REQUIRED TASKS ::
1. From the passage on 2D linear transformations, extract the text starting at "where the two" and ending at "another 2×2 matrix).".
2. In the passage on 2D linear transformations, why does translation fail to be a linear transformation? Answer in one to three sentences.

TEXT PASSAGE ::
A fundamental result characterizes the complete geometric scope of 2×2 linear transformations: any linear transformation is some combination of scaling, rotation, shear, and reflection — and conversely, any such combination is linear. This can be made precise using the singular value decomposition (SVD): every 2×2 matrix \( A \) factors as

\[ A = R(\theta) \begin{pmatrix} \lambda_1 & 0 \\ 0 & \lambda_2 \end{pmatrix} R(-\phi), \]

where the two rotation matrices define a pair of orthogonal coordinate axes, and the diagonal matrix performs a (possibly anisotropic) scaling along those axes. The scalars \( \lambda_1, \lambda_2 \) can be negative, which corresponds to a reflection. The overall area scaling factor is \( |\det A| = |\lambda_1 \lambda_2| \), and this factor is the same everywhere in the plane — ratios of areas are preserved under any linear transformation.

Key properties shared by all 2D linear transformations are: the origin maps to the origin; lines map to lines; parallel lines remain parallel; ratios of lengths along parallel lines are preserved; ratios of areas are preserved; and the set of linear transformations is closed under composition (the product of two 2×2 matrices is another 2×2 matrix).

What linear transformations cannot do: translation. The transformation \( x' = x + t_x, \; y' = y + t_y \) shifts every point by the fixed vector \( (t_x, t_y) \). It is not a linear transformation because \( T(0, 0) = (t_x, t_y) \neq (0, 0) \), violating the requirement that the origin maps to the origin. No 2×2 matrix can represent translation. This limitation motivates the introduction of homogeneous coordinates.

Linear Transformations as Space Deformation and Change of Basis

It is worth noting two complementary interpretations of the equation \( \mathbf{q} = M\mathbf{p} \). In the active (space deformation) interpretation, the matrix moves a point \( \mathbf{p} \) to a new location \( \mathbf{q} \) within a fixed coordinate system. In the passive (change of basis) interpretation, the columns of \( M \) are treated as new basis vectors \( \mathbf{u} \) and \( \mathbf{v} \), and the equation expresses that the coordinates \( (4, 3) \) (for example) in the new basis \( \{\mathbf{u}, \mathbf{v}\} \) correspond to the point \( \mathbf{q} \) expressed in the original basis \( \{\mathbf{i}, \mathbf{j}\} \). The inverse matrix \( M^{-1} \) then converts back — its columns play the role of \( \mathbf{i} \) and \( \mathbf{j} \) expressed in the \( \{\mathbf{u}, \mathbf{v}\} \) system. When both bases are orthonormal, the matrix \( M \) reduces to a rotation (or rotoreflection).


Homogeneous Coordinates

To include translation within the framework of matrix multiplication, we adopt homogeneous coordinates. A 2D point \( (x, y) \) is represented by a 3-vector \( (x, y, 1)^T \), or more generally by any scalar multiple \( (wx, wy, w)^T \) for \( w \neq 0 \). The rule for converting back to Cartesian coordinates is to divide the first two components by the third: the homogeneous triple \( (X, Y, W) \) represents the 2D point \( (X/W, \; Y/W) \). The triple \( (0, 0, 0) \) is forbidden since it yields \( 0/0 \).

DATASET SECTION ::
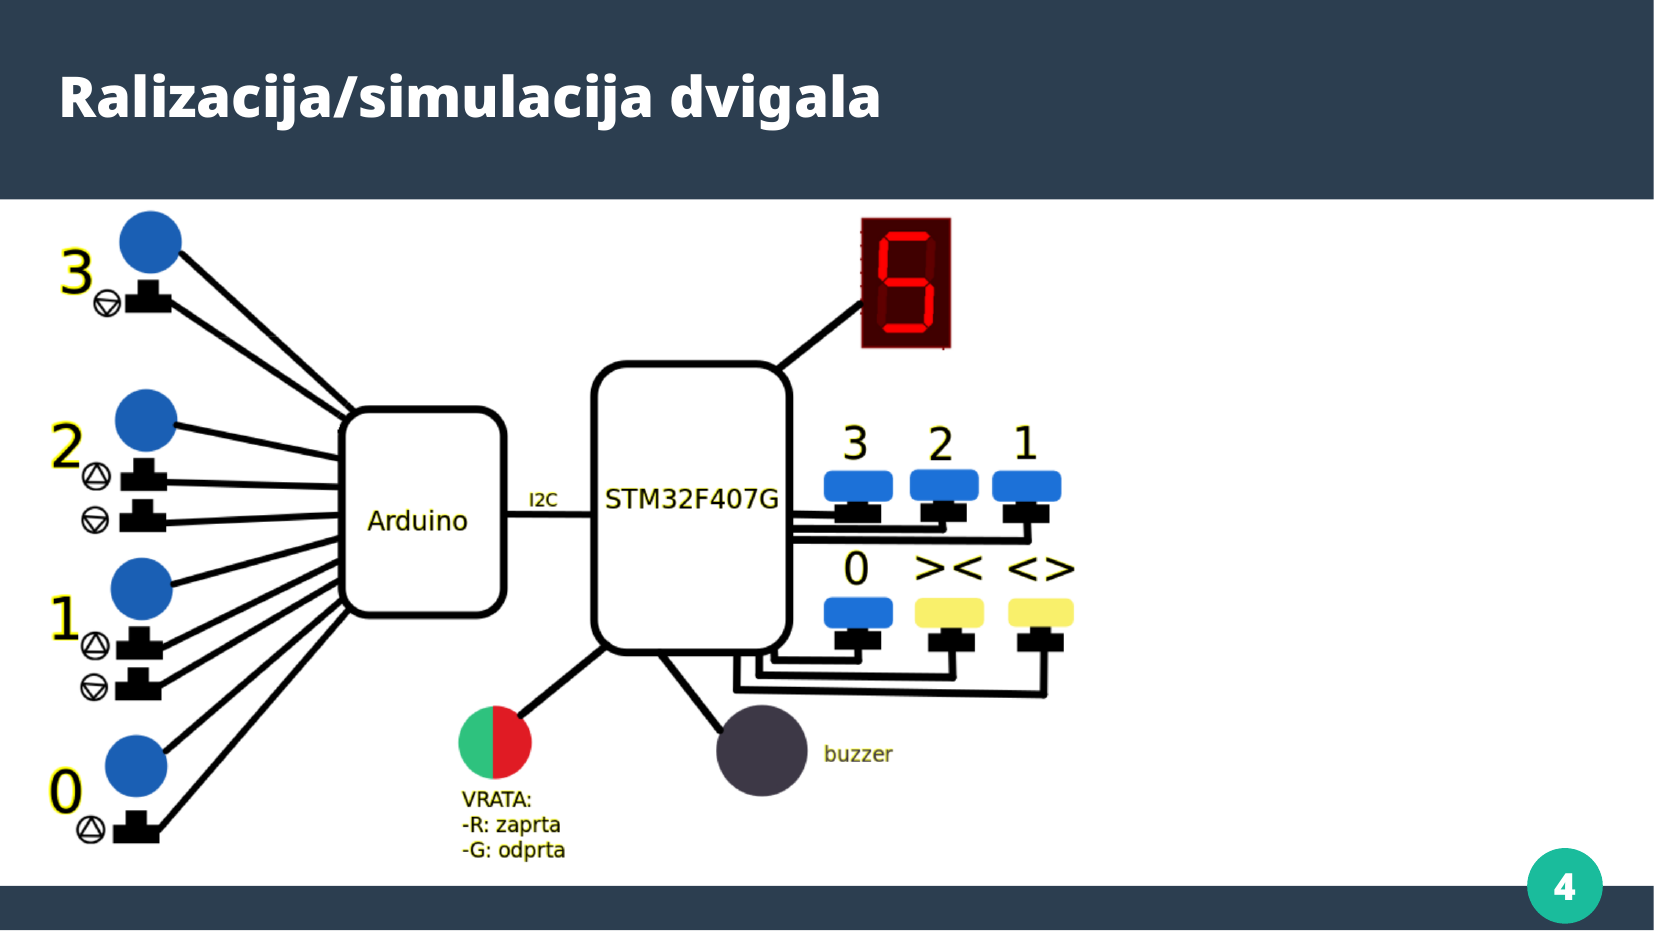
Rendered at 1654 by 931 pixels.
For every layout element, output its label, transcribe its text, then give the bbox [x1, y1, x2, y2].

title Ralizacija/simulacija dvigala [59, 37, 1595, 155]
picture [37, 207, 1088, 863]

RESULTS IN ORDER ::
1.
where the two rotation matrices define a pair of orthogonal coordinate axes, and the diagonal matrix performs a (possibly anisotropic) scaling along those axes. The scalars \( \lambda_1, \lambda_2 \) can be negative, which corresponds to a reflection. The overall area scaling factor is \( |\det A| = |\lambda_1 \lambda_2| \), and this factor is the same everywhere in the plane — ratios of areas are preserved under any linear transformation.

Key properties shared by all 2D linear transformations are: the origin maps to the origin; lines map to lines; parallel lines remain parallel; ratios of lengths along parallel lines are preserved; ratios of areas are preserved; and the set of linear transformations is closed under composition (the product of two 2×2 matrices is another 2×2 matrix).

2. Translation shifts every point by the fixed vector (t_x, t_y), so it sends the origin (0, 0) to (t_x, t_y) instead of to (0, 0). That breaks the requirement that a linear transformation map the origin to the origin, so no 2×2 matrix can represent translation.